What happens in Shenik, stays in Shenik

by Nane Vardanyan

The straight road from Yerevan takes you to a small village, living where means waking up every day, walking through pink tuff houses, greeting men playing backgammon (nard) outdoors, and seeing children dashing through the streets, though now less often than they used to — cell phones did it all!

Shenik, a lowland village in the Armavir region of Armenia, has everything for country-style living except the mountains. The villagers often seek highlands, which are a bit far away.

To live in Shenik also means not to be used to tap water․ Villagers buy drinking water from the nearby town of Talin and tend to use it sparingly. Though there is not much water in Shenik, one can find mouthwatering apricots, late-season sweet watermelons, wheat, and barley․․․ In other words — everything grows well here. Or maybe people are handy at growing things?

Many locals are descendants of historic Sasun and Mush districts as well as Javakhk (Southern Georgia). So is our Alumna Anush Mktrchyan, who is now a sophomore at Yerevan State University. The lockdown hasn’t been that harsh in Shenik in times of corona, as she was able to connect to her online classes from the cozy corner she had created in their backyard. Fresh air and sunshine in nature — doesn’t it sound like a luxury lockdown?

Anush was only in the first or second grade when her school was fully renovated by COAF, “I clearly remember how my white socks used to get dirty because of the weary floor of our old school. The opening day of the newly-renovated school was a big day, a true celebration for us as new people had come to our village.”
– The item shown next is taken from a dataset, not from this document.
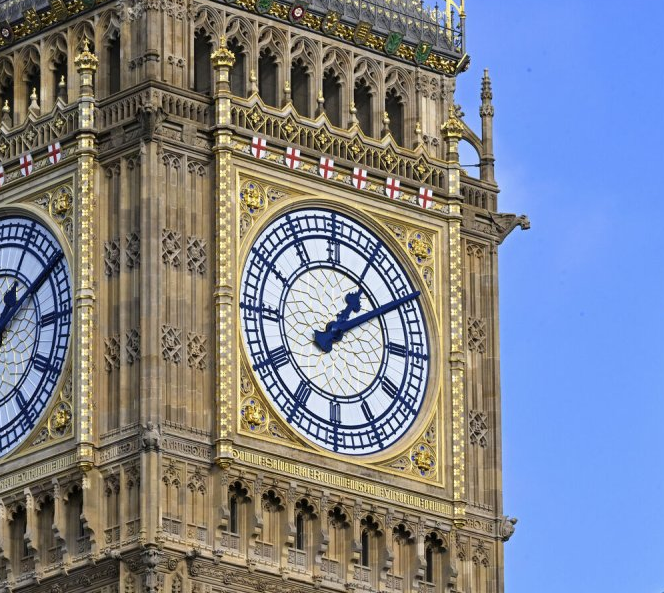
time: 1:09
Anush no longer waits for “new people” to come and do something good for her community. She is always in touch with Shenik’s Municipality and even participates in the Council of the Elders’ regular sessions.

Shenik is a village where seeking work abroad is not the trendy alternative. The villagers don’t rush to leave their hometown, as finding a job on the spot is not a problem. Several large agricultural organizations provide enough jobs for the locals.

One can tell that everything is in order in Shenik from the arrangement of barns in the community. They stand on one side of the road that is meant for animals, not pedestrians.

Shenik has been a COAF-beneficiary village for over a decade. The generations that obtained modern skills, learned new languages and engaged in different activities thanks to our programs now realize and use their potential to better the village, regardless of their location. The investment we have made in the people of Shenik pays off.

What happens in Shenik, stays in Shenik.